_WHAT NEEDS TO BE DONE_
Locate the string "evenodd" in the records below. Copy every line where it occurs.

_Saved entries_
== Segment start ==

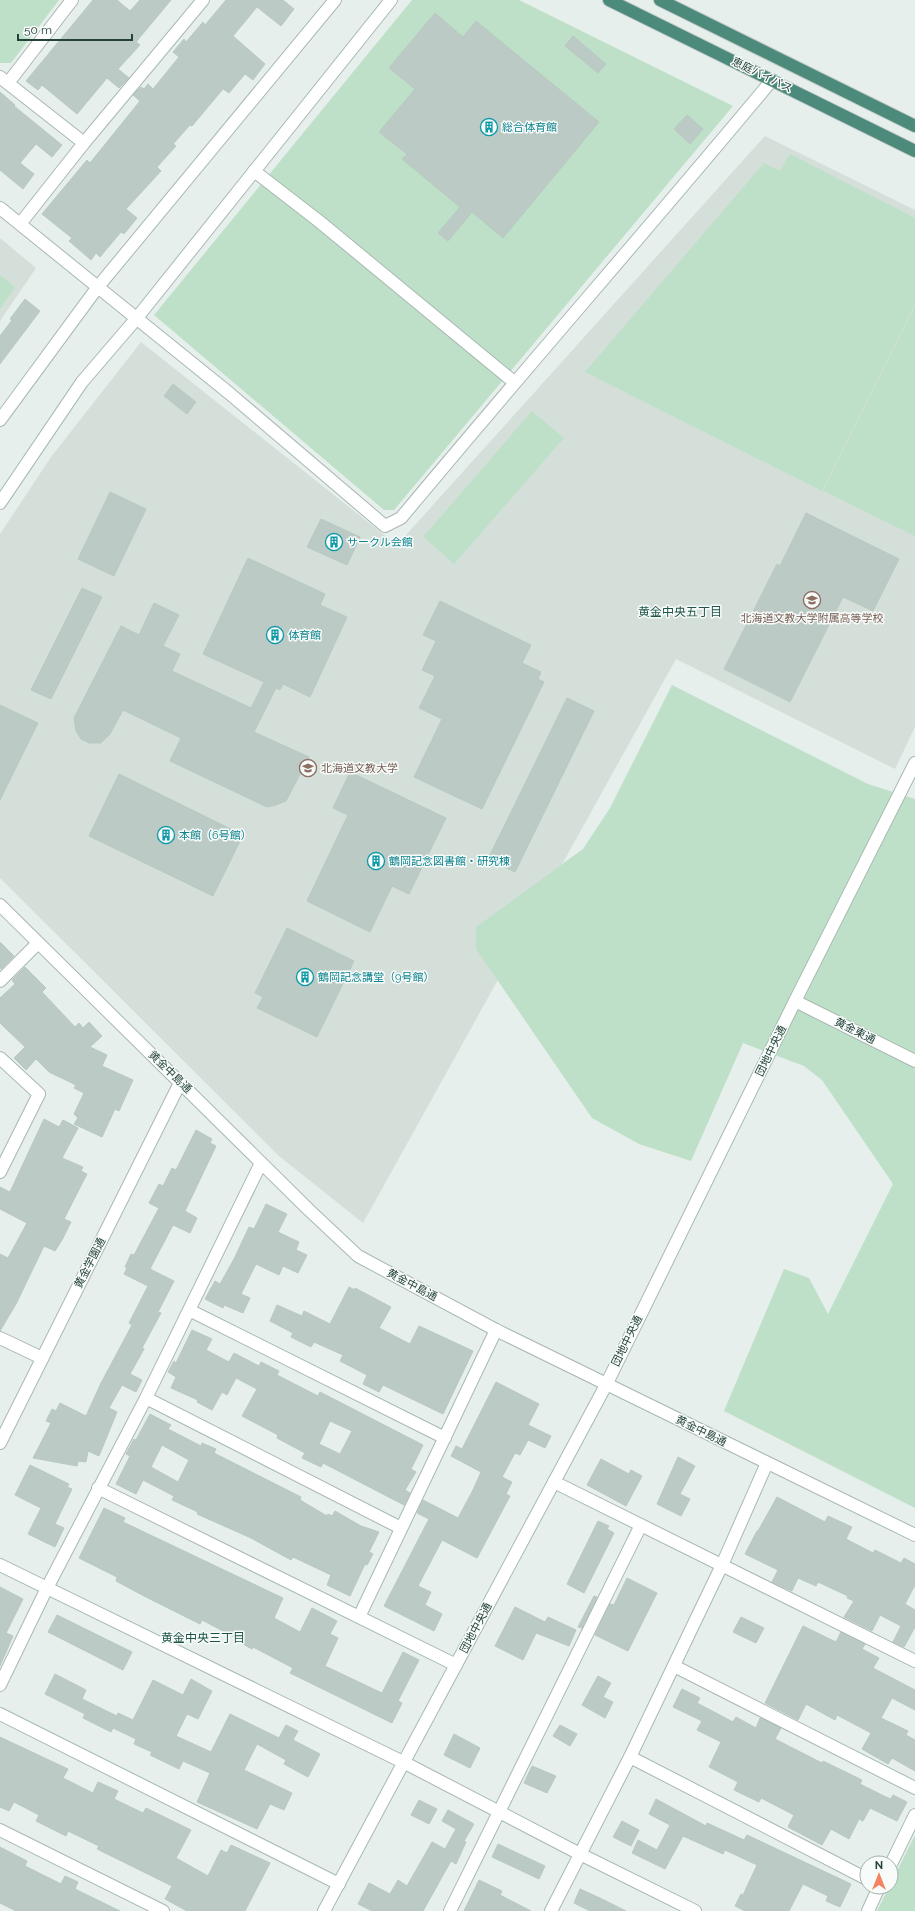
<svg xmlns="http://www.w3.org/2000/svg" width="915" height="1911" viewBox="0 0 915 1911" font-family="Raleway,'Noto Sans JP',sans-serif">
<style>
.built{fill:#d4dfda}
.green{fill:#bfe0c8}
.building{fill:#bbcac4;stroke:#b8c9c2;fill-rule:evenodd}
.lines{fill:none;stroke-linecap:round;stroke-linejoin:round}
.minor-casing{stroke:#a8b8b2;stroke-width:14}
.tertiary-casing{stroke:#a8b8b2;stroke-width:14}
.trunk-casing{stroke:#c2cac8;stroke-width:14}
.minor{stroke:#fff;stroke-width:12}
.tertiary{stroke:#fff;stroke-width:12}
.trunk{stroke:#4c8a7c;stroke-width:12}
.labels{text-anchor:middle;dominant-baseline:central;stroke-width:3;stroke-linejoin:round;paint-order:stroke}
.street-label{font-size:11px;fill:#24423a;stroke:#f7fbf9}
.culture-label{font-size:11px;fill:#0d838f;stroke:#f7fbf9;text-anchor:start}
.education-label{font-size:11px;fill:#785e54;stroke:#f7fbf9}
.neighbourhood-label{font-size:12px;fill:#1f5548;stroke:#f7fbf9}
</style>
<rect width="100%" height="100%" fill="#e6efeb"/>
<path class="built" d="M765,136L915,210V727L895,769L676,659L363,1223L279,1156L0,878V534L51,457L141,342L397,545Z
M0,238L36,268L0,321Z"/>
<path class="green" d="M0,0H59L11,63H0Z
M412,0H519L733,106L394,510H384L154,315Z
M790,154L915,218V304L822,491L585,372L764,163L780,171Z
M0,275L15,287L0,309Z
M915,306V536L823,491Z
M532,411L564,438L454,564L423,537Z
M672,685L868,784L915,799V1508L724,1411L784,1269L809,1278L828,1314L893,1184L822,1080L804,1066L743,1043L691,1161L639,1144L592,1118L476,949V927L583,849L610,808Z
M915,1835V1911H877L889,1887H891V1883Z"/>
<path class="building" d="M93,0H117L130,11L140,0H171L136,42L140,45L118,69L129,78L119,88L107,78L77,114L42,85L38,90L26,81Z
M226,0H283L294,9L281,26L257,7L233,36L265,64L253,80L245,74L229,93L223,89L192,126L190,125L173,144L176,146L157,167L161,171L126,209L137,218L124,234L121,232L100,257L96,253L91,260L69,241L72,238L42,214L87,160L90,163L140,101L133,95L141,87L144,89L148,84L153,89L179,57L173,52L184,39L186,42L203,22L205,25Z
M435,13L463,37L476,21L599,122L503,238L472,212L448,241L438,233L460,207L402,159L407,154L379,132L415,89L389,68Z
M573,36L606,64L598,73L565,46Z
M0,92L15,105L14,106L62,145L52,157L36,144L20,163L34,174L23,189L0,170Z
M687,115L703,129L690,144L674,129Z
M25,299L40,311L0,364V336L12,320L10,319Z
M173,384L196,402L187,414L164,396Z
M110,492L146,509L114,576L78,559Z
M806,513L899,559L873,611L843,597L790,702L724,669L777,564L780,566Z
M321,519L360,537L347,565L307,547Z
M248,558L325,594L320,605L347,617L310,697L283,684L280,690L276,688L254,732L309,757L286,801L276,805L267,807L170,761L181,738L123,710L110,734L101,743H89L81,739L76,731L74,718L121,626L139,635L154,603L179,615L163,646L180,654L172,671L251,708L264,682L203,654Z
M82,588L102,597L51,699L31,690Z
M440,601L531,645L522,663L541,672L538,679L544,682L482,809L414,777L442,719L419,708L435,676L422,670L436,641L423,635Z
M567,698L594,711L515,872L488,859Z
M0,705L38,723L0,800Z
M350,772L446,818L409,894L392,886L370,932L307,901L348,815L333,808Z
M119,774L243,835L213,896L89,836Z
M287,928L354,961L317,1037L257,1008L263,997L255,993Z
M0,942L14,956L1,969L0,968Z
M25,967L46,988L42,992L75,1027L79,1023L83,1028L89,1022L102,1036L90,1047L107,1055L102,1066L133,1080L119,1111L115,1109L102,1137L74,1124L78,1118L74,1114L84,1093L74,1088L76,1085L49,1072L36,1059L26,1070L14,1058L25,1047L0,1023V998L15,984L12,980Z
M44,1119L59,1127L63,1120L78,1128L62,1158L83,1167L81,1171L87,1174L64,1219L71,1222L62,1240L55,1251L44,1246L16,1304L0,1331V1254L8,1258L27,1223L0,1209V1187L10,1192Z
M196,1130L212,1139L210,1143L216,1146L185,1211L197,1218L190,1233L173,1225L150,1269L174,1281L158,1312L161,1313L142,1348L144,1349L130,1374L142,1380L136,1392L122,1385L109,1408L117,1412L99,1456L88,1451L86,1462L78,1461L77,1466L33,1458L51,1423L46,1421L52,1409L56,1411L60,1403L86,1416L101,1383L132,1325L129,1323L148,1286L124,1274L127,1268L125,1267L131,1254L134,1255L159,1208L149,1203L159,1184L163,1186L172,1168L176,1170Z
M266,1204L287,1214L278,1232L299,1242L296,1250L307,1255L298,1273L283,1266L279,1275L256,1264L241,1294L250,1298L243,1313L224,1305L223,1308L205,1299L215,1281L220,1284L234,1259L249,1227L254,1229Z
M349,1287L355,1290V1288L391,1307L379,1328L410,1344L419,1326L473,1351L443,1414L383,1385L379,1392L363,1384L367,1375L340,1361L343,1355L314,1342L311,1347L291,1337L293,1333L270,1321L277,1305L302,1316L304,1311L330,1324Z
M192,1330L212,1339L206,1350L229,1362L234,1353L259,1366L261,1362L279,1371L277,1375L318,1396L320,1392L423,1445L411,1469L416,1472L405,1490L410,1493L404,1505L323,1463L321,1467L302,1458L305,1453L277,1438L278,1435L242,1416L257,1389L236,1378L227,1395L222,1392L212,1410L197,1402L198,1400L171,1388L176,1377L168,1372L174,1361L176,1363ZM330,1421L352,1431L340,1454L319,1444Z
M496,1382L539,1404L528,1425L551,1436L545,1448L528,1440L520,1455L515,1453L502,1477L512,1482L506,1494L510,1496L477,1558L442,1540L418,1586L431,1592L425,1605L442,1614L434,1631L384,1606L429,1519L417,1513L423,1500L458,1518L473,1490L481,1472L451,1456L456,1446L462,1449Z
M150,1414L171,1425L168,1429L201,1446L202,1443L216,1449L214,1453L301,1497L300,1500L327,1516L328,1514L332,1516L335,1511L361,1526L379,1532L369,1552L373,1554L367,1565L365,1564L350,1596L327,1585L331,1575L293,1557L291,1560L251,1538L197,1514L198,1512L172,1500L174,1496L143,1480L136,1494L116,1484L130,1456L126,1454L134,1439L136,1440ZM162,1445L189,1460L178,1482L151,1467Z
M678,1457L695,1466L680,1494L690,1499L681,1516L657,1504Z
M601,1459L629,1474L631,1470L642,1476L626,1506L587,1485Z
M30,1465L69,1484L67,1487L72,1489L55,1524L64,1528L55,1547L28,1534L41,1508L15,1495Z
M777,1497L825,1522L828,1516L852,1527L846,1539L873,1553L875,1550L901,1563L904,1558L915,1564V1585L905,1604L915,1610V1627L904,1647L893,1642L901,1626L880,1615L872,1631L844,1617L854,1601L847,1598L848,1596L818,1582L816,1586L798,1578L792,1591L772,1582L778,1570L745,1554L757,1531H758Z
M104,1508L125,1518L123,1522L283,1598L274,1618L300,1632L312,1608L337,1621L330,1634L338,1638L325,1666L382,1693L403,1652L419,1660L398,1701L402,1703L392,1723L290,1673L293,1668L253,1647L252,1649L241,1643L242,1641L202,1620L200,1624L146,1597L116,1581L117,1577L79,1558Z
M598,1521L609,1526L607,1529L614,1533L584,1593L567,1584Z
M627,1578L657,1593L628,1651L595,1635L610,1604L614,1605Z
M0,1587L23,1599L6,1633L13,1636L0,1666Z
M594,1596L597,1597L582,1628L578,1627Z
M515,1607L545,1622L548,1617L576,1630L569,1646L536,1633L523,1660L495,1646Z
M57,1615L132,1652L123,1670L48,1632Z
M741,1617L764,1628L756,1643L733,1632Z
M803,1626L836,1642L841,1632L865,1644L862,1649L879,1658L873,1668L915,1690V1710L892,1698L881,1718L908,1731L906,1735L915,1740V1771L892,1758L888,1764L862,1749L871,1733L837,1715L835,1720L806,1704L798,1720L765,1703Z
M55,1674L86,1690L82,1699L117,1716L118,1713L133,1720L153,1680L183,1695L191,1679L212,1691L198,1719L187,1714L176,1736L211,1752L230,1714L279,1738L286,1725L298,1731L293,1740L320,1754L308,1777L284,1764L286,1760L257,1744L244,1770L292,1793L284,1810L270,1804L257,1829L197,1802L210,1773L183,1761L179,1769L150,1755L152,1752L134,1744L136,1739L113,1728L111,1732L83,1718L85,1714L45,1694Z
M598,1676L611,1683L603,1697L613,1702L605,1718L582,1705Z
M682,1689L700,1698L697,1703L733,1722L736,1717L756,1728L760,1718L781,1728L775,1739L822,1763L823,1761L862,1780L860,1784L886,1797L891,1799L893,1795L907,1802L897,1821L870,1808L863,1821L859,1819L849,1839L831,1829L822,1845L788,1827L794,1815L761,1798L759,1802L734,1790L738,1782L709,1767L721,1742L697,1730L702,1721L673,1707Z
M560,1725L577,1734L570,1746L553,1736Z
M454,1734L480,1748L470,1768L444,1755Z
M0,1737L68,1769L63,1778L93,1793L98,1782L118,1791L114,1799L143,1813L146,1808L191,1830L176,1858L208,1876L221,1850L227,1853L231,1845L270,1863L245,1911H187L165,1899L172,1886L97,1849L99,1846L68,1831L66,1836L36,1821L39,1815L14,1802L9,1811L0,1807Z
M532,1766L556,1776L547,1793L524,1783Z
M656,1799L706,1826L707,1823L744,1840L747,1835L851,1884L840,1907L826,1901L828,1896L803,1884L789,1911H745L735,1906L741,1894L743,1895L757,1865L725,1850L723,1854L683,1836L665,1869L632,1853L638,1840L657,1850L670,1825L649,1814Z
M419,1800L437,1809L429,1824L411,1815Z
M448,1810L474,1824L464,1841L466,1842L456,1864L451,1861L423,1911H372L358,1904L369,1883L390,1894L398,1880L407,1886L432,1842L445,1849L456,1829L442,1821Z
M622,1821L639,1830L631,1846L613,1837Z
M498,1844L545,1866L539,1879L492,1857Z
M0,1847L27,1861L25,1866L61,1884L65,1876L78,1882L75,1889L120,1911H16L0,1903Z
M479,1880L502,1891L500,1895L531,1911H464Z
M580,1889L602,1899L626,1911H590L574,1903Z"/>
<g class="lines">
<g class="minor-casing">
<path id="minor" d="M0,77L84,143
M8,83L72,0
M254,171L320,222L514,382
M0,208L229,393L385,526L401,518C523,371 650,227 772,80
M20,224L84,143L203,0
M0,420L97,288L335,0
M0,981L38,943
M0,1058L39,1094L0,1172
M189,1310L445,1438
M0,1338L42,1358
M146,1398L401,1528
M554,1482L915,1661
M98,1488L456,1665
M359,1617L496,1330
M674,1666L915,1788
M0,1685L47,1588L146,1398L261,1163
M0,1714L339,1884
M630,1757L867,1879
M0,1830L163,1911
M891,1864L915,1815
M450,1911L641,1525
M551,1911L630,1757L722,1565L767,1463
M868,1911L879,1887"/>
</g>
<g class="tertiary-casing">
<path id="tertiary" d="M0,503L82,382L136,319L391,0
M0,905L309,1210L358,1256L496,1330L915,1535
M795,1001L915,1061
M0,1443L180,1083
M0,1565L405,1763L580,1854L695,1911
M324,1911L606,1385L795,1001L915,763"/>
</g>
<g class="trunk-casing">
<path id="trunk" d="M609,0L915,151
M660,0L915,126"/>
</g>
<use href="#minor" class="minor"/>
<use href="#tertiary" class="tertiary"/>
<use href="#trunk" class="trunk"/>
</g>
<defs>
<g id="building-ring" transform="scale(0.9)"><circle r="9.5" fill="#f7fbf9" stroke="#0f9aa8" stroke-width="1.5"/><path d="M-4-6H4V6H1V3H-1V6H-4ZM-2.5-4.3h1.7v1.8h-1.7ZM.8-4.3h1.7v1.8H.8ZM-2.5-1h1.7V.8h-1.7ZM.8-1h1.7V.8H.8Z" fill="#0f9aa8"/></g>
<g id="school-ring" transform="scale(0.9)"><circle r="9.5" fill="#f7fbf9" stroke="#8d6e63" stroke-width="1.5"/><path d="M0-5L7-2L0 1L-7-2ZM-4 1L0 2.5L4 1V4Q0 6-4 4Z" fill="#8d6e63"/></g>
<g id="university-ring" transform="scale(0.9)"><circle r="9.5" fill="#f7fbf9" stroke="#8d6e63" stroke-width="1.5"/><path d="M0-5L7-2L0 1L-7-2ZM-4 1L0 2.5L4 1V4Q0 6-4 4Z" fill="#8d6e63"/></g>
</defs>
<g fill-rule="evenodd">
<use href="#building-ring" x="489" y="127"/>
<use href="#building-ring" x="334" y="542"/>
<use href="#school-ring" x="812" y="600"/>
<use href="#building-ring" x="275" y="635"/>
<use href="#university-ring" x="308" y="768"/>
<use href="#building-ring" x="166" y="835"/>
<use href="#building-ring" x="376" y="861"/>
<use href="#building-ring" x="305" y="977"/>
</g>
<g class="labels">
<g class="street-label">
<text transform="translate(762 75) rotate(26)">恵庭バイパス</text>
<text transform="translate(855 1031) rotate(27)">黄金東通</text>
<text transform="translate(771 1051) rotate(-64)">団地中央通</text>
<text transform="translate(170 1072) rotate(44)">黄金中島通</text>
<text transform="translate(90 1263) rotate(-63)">黄金学園通</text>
<text transform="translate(412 1285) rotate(28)">黄金中島通</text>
<text transform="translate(627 1341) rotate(-64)">団地中央通</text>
<text transform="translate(701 1431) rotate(26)">黄金中島通</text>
<text transform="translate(476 1628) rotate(-62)">団地中央通</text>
</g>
<g class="culture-label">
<text x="502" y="127">総合体育館</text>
<text x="347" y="542">サークル会館</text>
<text x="288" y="635">体育館</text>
<text x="179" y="835">本館（6号館）</text>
<text x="389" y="861">鶴岡記念図書館・研究棟</text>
<text x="318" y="977">鶴岡記念講堂（9号館）</text>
</g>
<g class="education-label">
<text x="812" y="618">北海道文教大学附属高等学校</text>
<text x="321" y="768" text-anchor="start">北海道文教大学</text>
</g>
<g class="neighbourhood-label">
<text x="680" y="612">黄金中央五丁目</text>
<text x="203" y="1638">黄金中央三丁目</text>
</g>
</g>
<g transform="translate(879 1875)"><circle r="19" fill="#f7fbf9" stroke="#a3b1ad"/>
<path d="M0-3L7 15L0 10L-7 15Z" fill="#f4845f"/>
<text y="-6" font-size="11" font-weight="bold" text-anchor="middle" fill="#24423a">N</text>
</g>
<path d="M18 34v6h114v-6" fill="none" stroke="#24423a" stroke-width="2"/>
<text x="24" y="34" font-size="12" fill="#24423a" stroke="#f7fbf9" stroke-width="3" paint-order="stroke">50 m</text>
</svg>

== Segment end ==

_RESULT OF THIS TASK_
.building{fill:#bbcac4;stroke:#b8c9c2;fill-rule:evenodd}
<g fill-rule="evenodd">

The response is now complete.